Detailed description of the invention

Below in conjunction with Figure of description, by detailed description of the invention, the present invention is further described:

Embodiment 1:

Embodiment 2:

On the basis of embodiment 1, the data analysis system deploying step that method described in the present embodiment relates to is as follows:

Second step, mounting structure data base；

3rd step, disposes data analysis system.

Embodiment 2:

As it is shown in figure 1, on the basis of embodiment 1 or 2, described in the present embodiment, method concrete operation step is as follows:

Step 1:hive is outside maps hbase data；

Step 2: create hive and achieve table, and create the division；

Step 4: verify interim table content；

Step 6: be operated by interface, carries out data summarization and inquiry.
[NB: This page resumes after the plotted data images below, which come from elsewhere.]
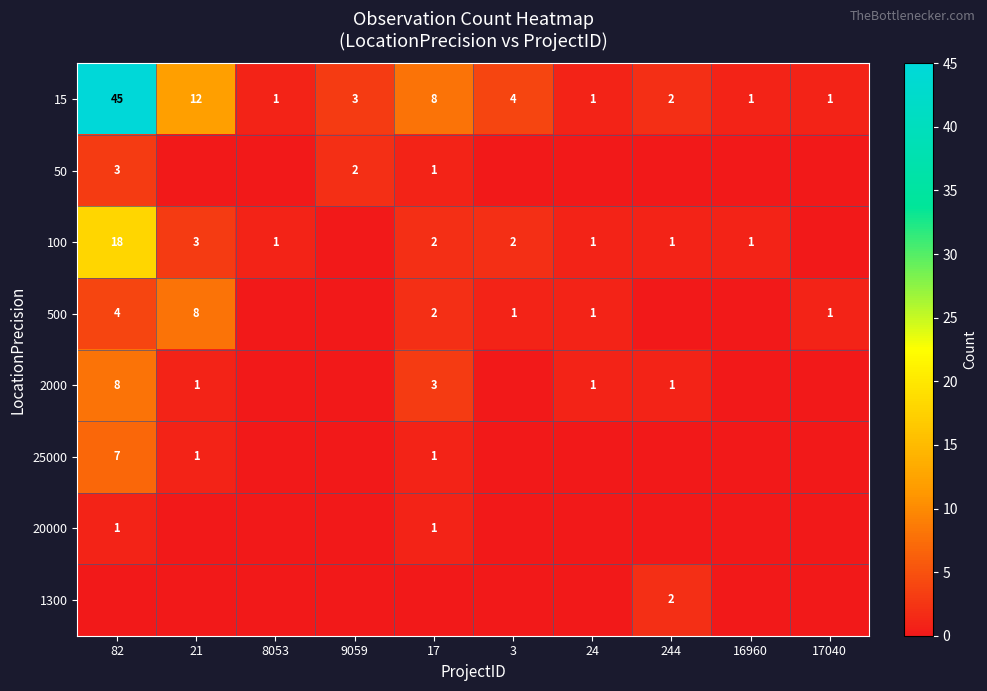

Is it true that 500 equals 8 at 21?

True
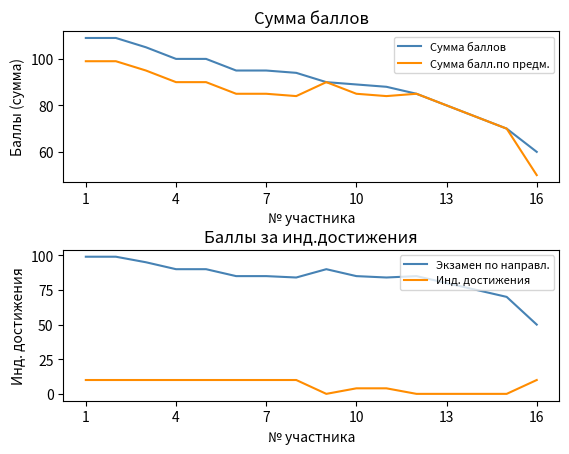

Read the Экзамен по направл. value at 1, to the nearest 5.

100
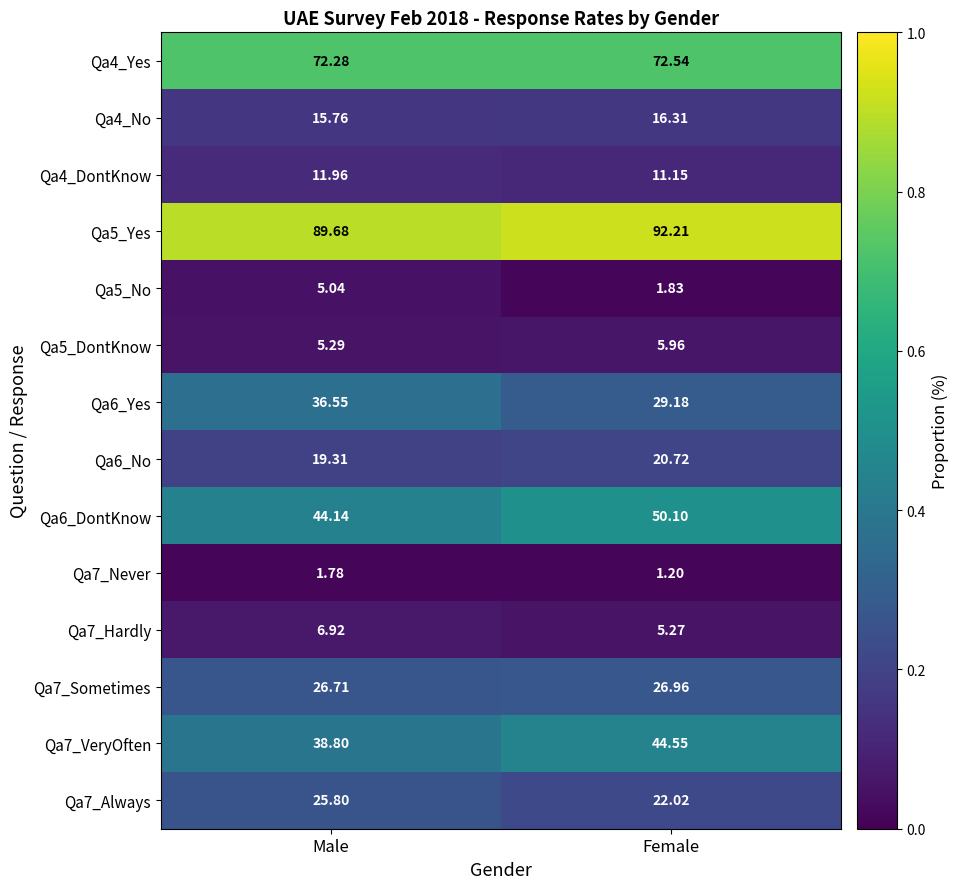

List the labels in order of Qa6_No value, smallest first.

Male, Female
Embodiment of above is merely to illustrate the present invention; and it is not limitation of the present invention; those of ordinary skill about technical field; without departing from the spirit and scope of the present invention; can also make a variety of changes and modification; therefore all equivalent technical schemes fall within scope of the invention, and the scope of patent protection of the present invention should be defined by the claims.

Claims

1. based on the historical data analysis of hive and archiving method, it is characterized in that: described method is by building relational data model and cloud data model, the mapping step of the memory module of metadata in relational database, the memory module of solid data and data mapping layer is set, big data quantity is analyzed, it is associated decomposing by the file of the hbase big data quantity stored and integrates, optimize and analyze result, achieve by different dimensions storage, and operation interface is provided.

2. the historical data analysis based on hive according to claim 1 and archiving method, it is characterised in that the data analysis system deploying step that described method relates to is as follows:

The first step, disposes hbase, hive service relevant for Hadoop and Hbase distributed storage node；

Second step, mounting structure data base；

3rd step, disposes data analysis system.

3. the historical data analysis based on hive according to claim 1 and 2 and archiving method, it is characterised in that described method concrete operation step is as follows:

Step 1:hive is outside maps hbase data；

Step 2: create hive and achieve table, and create the division；

Step 4: verify interim table content；

Step 6: be operated by interface, carries out data summarization and inquiry.